WHAT YOU ARE ASKED TO DO:
From the entries below, work out the number of lines that hold the word "same", and give that number alone.
══════════════════════════════
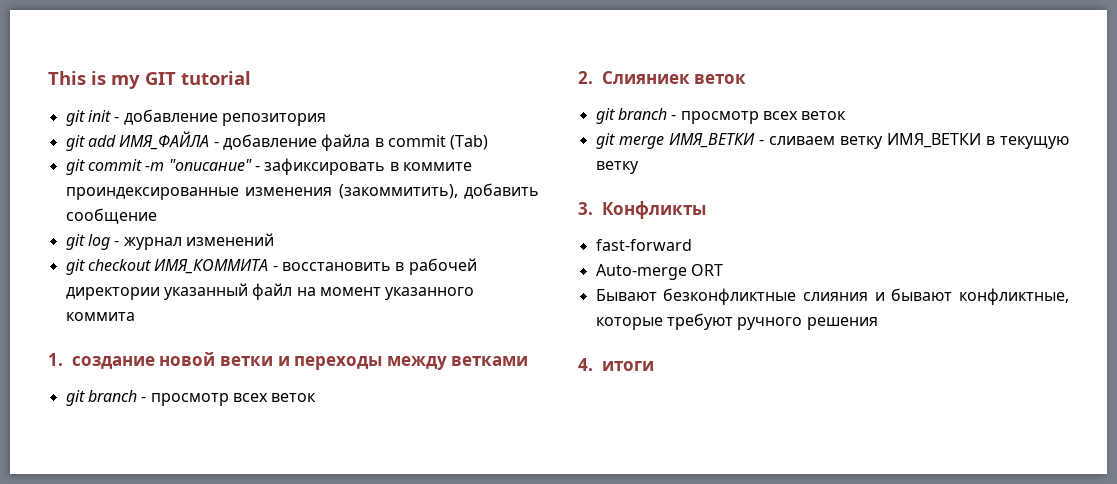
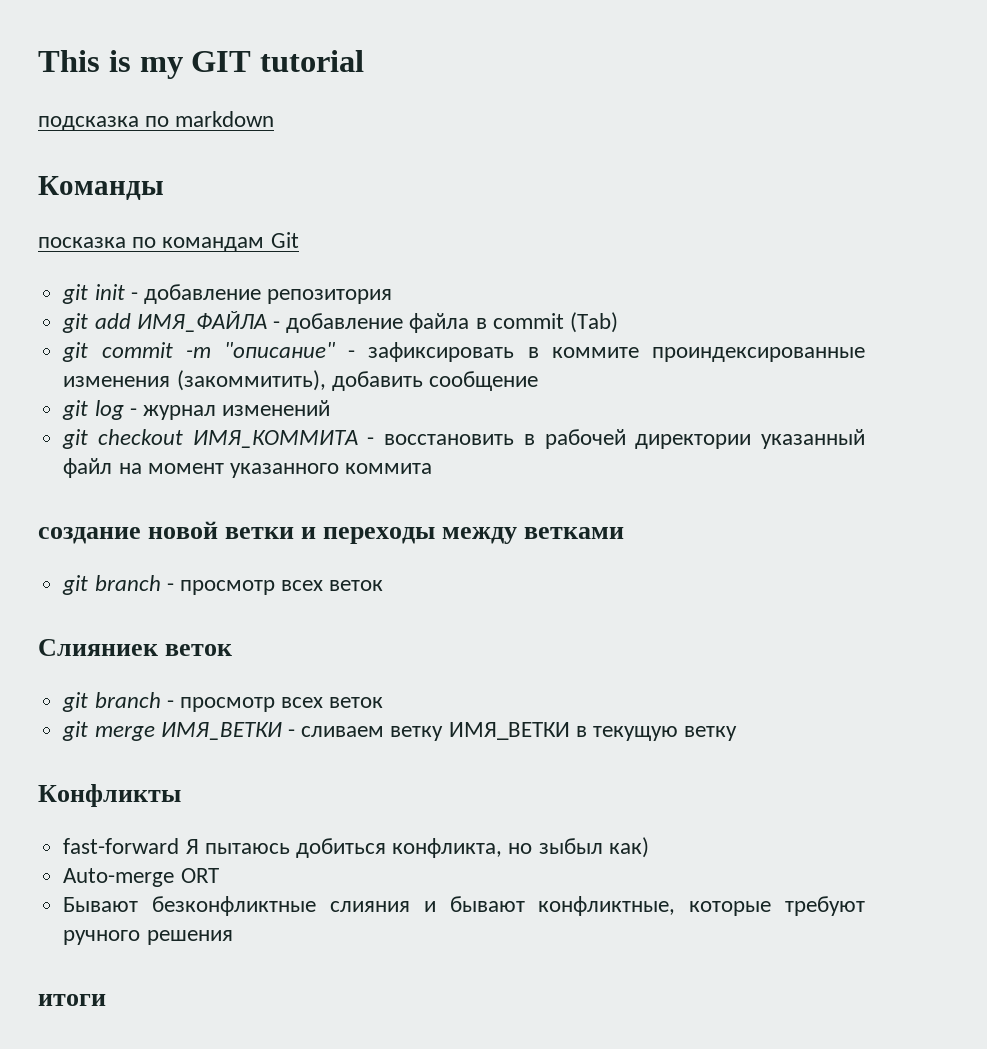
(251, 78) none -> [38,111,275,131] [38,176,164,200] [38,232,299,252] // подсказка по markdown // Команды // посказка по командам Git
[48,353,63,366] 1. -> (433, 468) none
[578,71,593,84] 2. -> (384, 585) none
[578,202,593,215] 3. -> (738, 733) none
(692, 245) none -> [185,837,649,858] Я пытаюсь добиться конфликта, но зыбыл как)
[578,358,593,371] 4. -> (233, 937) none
══════════════════════════════
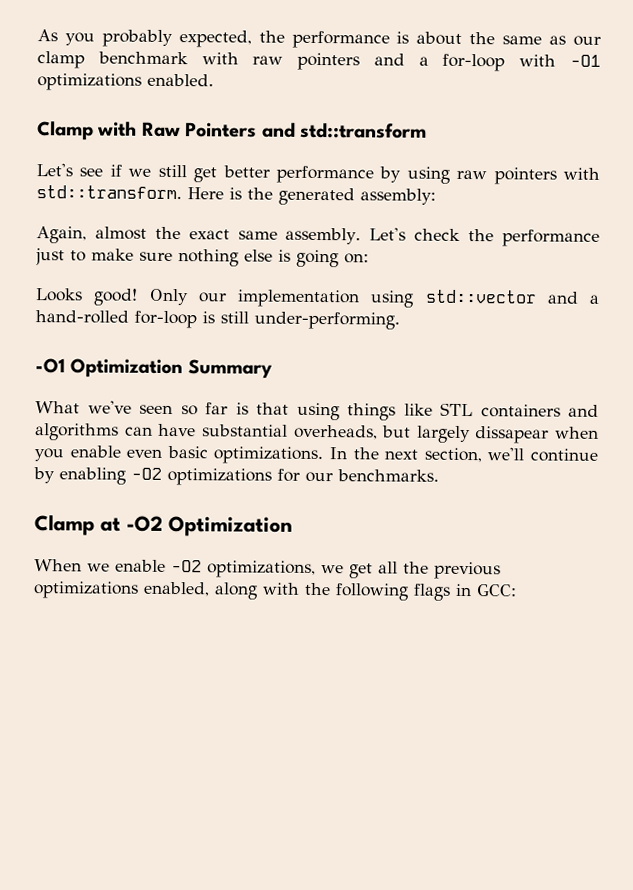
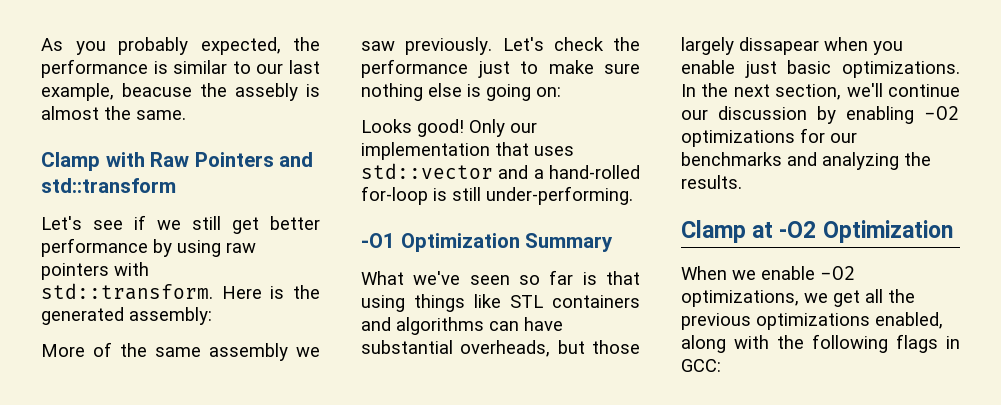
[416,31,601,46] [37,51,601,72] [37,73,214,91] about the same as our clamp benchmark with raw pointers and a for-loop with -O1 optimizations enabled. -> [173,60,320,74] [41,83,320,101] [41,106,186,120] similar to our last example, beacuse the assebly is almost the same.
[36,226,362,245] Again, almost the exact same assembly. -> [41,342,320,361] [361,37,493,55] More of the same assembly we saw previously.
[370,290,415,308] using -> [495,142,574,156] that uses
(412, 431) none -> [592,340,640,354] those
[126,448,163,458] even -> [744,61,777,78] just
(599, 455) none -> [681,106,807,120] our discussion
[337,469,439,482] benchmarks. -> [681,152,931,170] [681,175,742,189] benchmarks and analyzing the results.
══════════════════════════════
WRITTEN RESPONSE:
2